     Auch während der Reisen mit Jelzin durch Rußland und ins Ausland hatte ich persönlich mehrfach die Gelegenheit, ihm Fragen zu stellen. Niemand hat meine Fragen vorher "gefiltert", wie es unter Putin praktiziert wird. Das größte und letztlich für Rußland fatale Problem, das Jelzin hatte, waren seine Gesundheit und sein Hang zu Spirituosen. Selbstverständlich hatte jeder am Zarenhof seine eigene Version über die Natur der Krankheit.
     "Sie müssen wissen, mit dem rechten Ohr kann Boris Nikolajewitsch praktisch nichts hören. Und alle machen sich darüber lustig, daß ich ihm ständig alle Fragen erkläre, angeblich um vorzubeugen, daß der Präsident unangemessen antwortet, oder weil er etwas nicht ganz begriffen hat, dabei hat Boris Nikolajewitsch die Frage einfach nicht richtig gehört, und ich spreche sie ihm nur ins linke Ohr", so erklärte uns fürsorglich der legendäre Pressesprecher Jelzins, Sergei Jastrschembski, in einem inoffiziellen Gespräch. Es war derselbe Jastrschembski, der den internationalen Journalisten zur Zeit von Jelzins Herzinfarkten über den "kräftigen Händedruck " des Präsidenten berichtete. (Unter Putin ist er mittlerweile Präsidentenberater zu Fragen der außenpolitischen Beziehungen mit der Europäischen Union. Davor setzte Putin Jastreb, den "Falken", wie ihn insgeheim alle Journalisten in Anspielung auf seinen Nachnamen nannten, als Chef der Behörde ein, die den Tschetschenienkrieg mit Propaganda und PR zu vertuschen versuchte.)
     Damals versuchten wir gutgläubig, dem Rat seines Pressesprechers zu folgen und Jelzin unsere Fragen in sein intaktes, linkes Ohr zu schreien: "Boris Nikolajewitsch! Stimmt es, daß Sie gestern in Moskau sagten, Sie hätten mit Kofi Annan bereits eine Verabredung bezüglich einer Reise in den Irak getroffen? Können Sie das bestätigen? Immerhin gibt es eine dem widersprechende Meldung, wonach Annan auf eine Reise verzichtet, weil die UNO kein Mandat hat", fragten wir Jelzin bei einer Zeremonie im Präsidentenpalast in Rom.
     "Nein! Das stimmt nicht! So etwas habe ich nie gesagt! Das ist eine Fehlinformation!" widersprach Jelzin entrüstet. "Ich? In den Irak? Nein! Ich fahre nicht in den Irak! Ich habe so etwas nie gesagt!"

▶ _Deine Aufgabe_
Schreib aus dem Textauszug über Jelzin das Stück ab, das bei den Worten "Auch während der" anfängt und nach "Natur der Krankheit." endet. Ersetze darin "Spirituosen" durch "Alkohol".

▶ _Übungsdaten_
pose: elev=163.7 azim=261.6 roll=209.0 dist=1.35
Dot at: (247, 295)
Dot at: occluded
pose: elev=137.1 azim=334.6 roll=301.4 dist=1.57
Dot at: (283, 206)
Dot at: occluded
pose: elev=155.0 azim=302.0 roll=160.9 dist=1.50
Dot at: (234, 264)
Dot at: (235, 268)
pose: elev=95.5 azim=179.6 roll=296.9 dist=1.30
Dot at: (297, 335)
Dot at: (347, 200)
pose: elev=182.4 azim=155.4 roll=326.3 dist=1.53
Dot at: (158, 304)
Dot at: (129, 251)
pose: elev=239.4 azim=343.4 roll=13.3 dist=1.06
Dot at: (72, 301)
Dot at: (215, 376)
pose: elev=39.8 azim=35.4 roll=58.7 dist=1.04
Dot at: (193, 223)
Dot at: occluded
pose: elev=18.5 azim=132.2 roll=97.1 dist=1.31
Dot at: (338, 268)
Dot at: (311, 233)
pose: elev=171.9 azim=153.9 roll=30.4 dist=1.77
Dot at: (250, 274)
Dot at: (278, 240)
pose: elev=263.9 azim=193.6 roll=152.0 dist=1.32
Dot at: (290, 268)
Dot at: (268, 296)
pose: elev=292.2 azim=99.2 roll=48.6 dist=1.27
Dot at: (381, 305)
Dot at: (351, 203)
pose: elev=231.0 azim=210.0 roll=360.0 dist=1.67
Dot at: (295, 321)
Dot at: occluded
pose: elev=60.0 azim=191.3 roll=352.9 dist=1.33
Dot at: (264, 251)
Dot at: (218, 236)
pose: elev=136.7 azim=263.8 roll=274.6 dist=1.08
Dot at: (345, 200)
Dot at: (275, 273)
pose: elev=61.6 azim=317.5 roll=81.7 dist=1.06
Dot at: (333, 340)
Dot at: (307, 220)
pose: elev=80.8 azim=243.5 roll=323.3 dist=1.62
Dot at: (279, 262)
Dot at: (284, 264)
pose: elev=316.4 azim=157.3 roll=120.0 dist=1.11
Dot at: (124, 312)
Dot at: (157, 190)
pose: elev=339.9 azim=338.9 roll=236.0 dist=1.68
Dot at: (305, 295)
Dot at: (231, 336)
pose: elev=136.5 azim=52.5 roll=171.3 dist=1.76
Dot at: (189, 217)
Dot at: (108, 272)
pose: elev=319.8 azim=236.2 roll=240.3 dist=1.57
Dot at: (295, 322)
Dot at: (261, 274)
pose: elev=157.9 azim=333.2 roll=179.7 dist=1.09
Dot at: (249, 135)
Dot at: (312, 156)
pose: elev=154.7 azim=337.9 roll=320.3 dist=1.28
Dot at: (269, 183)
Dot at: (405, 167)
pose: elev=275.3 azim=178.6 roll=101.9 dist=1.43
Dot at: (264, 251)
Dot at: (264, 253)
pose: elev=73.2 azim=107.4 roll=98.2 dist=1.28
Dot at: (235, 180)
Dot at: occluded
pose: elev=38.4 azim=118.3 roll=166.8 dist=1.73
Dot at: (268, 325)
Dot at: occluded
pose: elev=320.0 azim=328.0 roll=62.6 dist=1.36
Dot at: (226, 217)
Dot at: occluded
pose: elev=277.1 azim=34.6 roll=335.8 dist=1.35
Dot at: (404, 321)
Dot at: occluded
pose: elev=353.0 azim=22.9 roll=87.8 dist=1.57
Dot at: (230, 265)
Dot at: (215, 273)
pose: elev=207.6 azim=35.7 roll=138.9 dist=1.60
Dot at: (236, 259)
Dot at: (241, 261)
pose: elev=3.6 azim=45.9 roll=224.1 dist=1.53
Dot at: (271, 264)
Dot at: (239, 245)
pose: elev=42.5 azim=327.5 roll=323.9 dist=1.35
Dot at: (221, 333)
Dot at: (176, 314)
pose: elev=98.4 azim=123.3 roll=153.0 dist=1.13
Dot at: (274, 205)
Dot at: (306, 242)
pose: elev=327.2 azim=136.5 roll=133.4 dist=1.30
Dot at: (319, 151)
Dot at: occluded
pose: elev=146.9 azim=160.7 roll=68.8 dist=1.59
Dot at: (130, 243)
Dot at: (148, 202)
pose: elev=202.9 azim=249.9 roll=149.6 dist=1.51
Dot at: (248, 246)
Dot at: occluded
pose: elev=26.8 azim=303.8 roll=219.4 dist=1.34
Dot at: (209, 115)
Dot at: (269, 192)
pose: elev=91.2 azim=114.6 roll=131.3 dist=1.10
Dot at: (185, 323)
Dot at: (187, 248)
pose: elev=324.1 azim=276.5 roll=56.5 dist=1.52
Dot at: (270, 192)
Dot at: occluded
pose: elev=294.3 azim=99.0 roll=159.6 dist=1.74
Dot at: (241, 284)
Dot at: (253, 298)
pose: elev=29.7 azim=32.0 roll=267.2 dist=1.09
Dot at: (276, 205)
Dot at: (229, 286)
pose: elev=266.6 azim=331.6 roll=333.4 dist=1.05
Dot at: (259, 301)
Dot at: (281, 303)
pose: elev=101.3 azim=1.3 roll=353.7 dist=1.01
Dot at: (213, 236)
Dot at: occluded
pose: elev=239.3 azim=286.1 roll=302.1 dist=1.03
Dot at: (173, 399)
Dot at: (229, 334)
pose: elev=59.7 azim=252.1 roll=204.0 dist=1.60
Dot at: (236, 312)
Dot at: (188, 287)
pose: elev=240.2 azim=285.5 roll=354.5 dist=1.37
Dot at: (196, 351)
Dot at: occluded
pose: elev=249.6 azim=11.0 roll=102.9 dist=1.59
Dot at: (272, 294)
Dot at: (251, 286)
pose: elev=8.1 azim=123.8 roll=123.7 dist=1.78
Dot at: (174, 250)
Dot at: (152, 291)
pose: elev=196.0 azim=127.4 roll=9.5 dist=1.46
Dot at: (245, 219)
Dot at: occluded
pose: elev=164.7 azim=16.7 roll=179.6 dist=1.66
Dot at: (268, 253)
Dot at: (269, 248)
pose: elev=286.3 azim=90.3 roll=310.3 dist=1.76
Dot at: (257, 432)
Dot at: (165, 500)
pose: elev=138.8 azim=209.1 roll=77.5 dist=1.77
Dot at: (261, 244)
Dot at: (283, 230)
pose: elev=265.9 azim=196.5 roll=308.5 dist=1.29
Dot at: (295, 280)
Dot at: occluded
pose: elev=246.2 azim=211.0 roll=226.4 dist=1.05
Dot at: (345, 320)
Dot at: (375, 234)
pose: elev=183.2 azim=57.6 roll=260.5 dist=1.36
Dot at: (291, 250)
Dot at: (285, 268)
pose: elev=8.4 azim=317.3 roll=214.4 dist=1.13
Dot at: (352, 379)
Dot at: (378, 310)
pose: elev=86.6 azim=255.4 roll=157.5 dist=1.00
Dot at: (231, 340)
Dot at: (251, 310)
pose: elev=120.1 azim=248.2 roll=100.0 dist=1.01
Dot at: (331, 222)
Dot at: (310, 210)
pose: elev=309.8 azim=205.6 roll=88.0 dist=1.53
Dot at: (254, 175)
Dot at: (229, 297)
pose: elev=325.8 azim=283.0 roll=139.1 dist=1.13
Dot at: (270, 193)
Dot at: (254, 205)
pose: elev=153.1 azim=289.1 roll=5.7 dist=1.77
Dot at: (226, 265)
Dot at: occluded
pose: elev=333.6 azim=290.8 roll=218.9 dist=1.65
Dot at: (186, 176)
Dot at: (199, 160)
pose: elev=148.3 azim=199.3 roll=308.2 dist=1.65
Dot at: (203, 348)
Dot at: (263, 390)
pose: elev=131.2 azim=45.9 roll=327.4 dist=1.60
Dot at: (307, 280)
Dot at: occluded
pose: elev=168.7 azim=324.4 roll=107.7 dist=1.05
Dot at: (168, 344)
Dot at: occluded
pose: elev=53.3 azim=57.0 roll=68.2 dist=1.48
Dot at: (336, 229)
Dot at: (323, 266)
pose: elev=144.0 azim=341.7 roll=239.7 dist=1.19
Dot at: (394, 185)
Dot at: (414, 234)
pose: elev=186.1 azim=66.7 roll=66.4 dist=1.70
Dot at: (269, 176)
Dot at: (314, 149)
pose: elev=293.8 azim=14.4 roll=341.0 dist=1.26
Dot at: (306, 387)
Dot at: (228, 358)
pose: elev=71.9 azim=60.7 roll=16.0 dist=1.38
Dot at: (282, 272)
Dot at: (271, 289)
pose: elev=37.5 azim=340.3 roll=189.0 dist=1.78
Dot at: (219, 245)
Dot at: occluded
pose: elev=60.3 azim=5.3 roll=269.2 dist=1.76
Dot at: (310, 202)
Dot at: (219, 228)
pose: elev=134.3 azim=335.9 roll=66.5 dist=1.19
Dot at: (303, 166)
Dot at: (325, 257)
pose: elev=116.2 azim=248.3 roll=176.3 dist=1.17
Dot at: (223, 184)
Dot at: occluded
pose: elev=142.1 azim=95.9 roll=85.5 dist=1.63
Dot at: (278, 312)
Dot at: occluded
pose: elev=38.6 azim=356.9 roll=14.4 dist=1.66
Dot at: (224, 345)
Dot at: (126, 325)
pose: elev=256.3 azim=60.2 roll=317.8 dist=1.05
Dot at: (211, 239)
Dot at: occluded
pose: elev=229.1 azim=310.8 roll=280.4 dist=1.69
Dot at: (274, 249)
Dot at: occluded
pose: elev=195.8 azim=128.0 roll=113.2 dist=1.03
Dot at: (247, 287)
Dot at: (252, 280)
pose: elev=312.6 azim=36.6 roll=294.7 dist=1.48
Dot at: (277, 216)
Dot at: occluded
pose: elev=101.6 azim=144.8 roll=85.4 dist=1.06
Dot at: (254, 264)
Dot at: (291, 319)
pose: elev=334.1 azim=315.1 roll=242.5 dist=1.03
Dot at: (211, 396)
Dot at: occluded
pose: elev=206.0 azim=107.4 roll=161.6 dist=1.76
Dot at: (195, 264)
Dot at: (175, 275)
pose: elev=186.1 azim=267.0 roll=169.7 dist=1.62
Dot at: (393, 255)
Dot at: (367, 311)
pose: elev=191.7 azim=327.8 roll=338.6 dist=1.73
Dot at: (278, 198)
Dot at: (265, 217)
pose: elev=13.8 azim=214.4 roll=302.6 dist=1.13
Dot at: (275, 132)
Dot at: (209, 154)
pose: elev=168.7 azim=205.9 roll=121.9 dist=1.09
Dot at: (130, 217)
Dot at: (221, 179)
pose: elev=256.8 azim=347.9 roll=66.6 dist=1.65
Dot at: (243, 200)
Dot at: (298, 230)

▶ _Antwort_
Auch während der Reisen mit Jelzin durch Rußland und ins Ausland hatte ich persönlich mehrfach die Gelegenheit, ihm Fragen zu stellen. Niemand hat meine Fragen vorher "gefiltert", wie es unter Putin praktiziert wird. Das größte und letztlich für Rußland fatale Problem, das Jelzin hatte, waren seine Gesundheit und sein Hang zu Alkohol. Selbstverständlich hatte jeder am Zarenhof seine eigene Version über die Natur der Krankheit.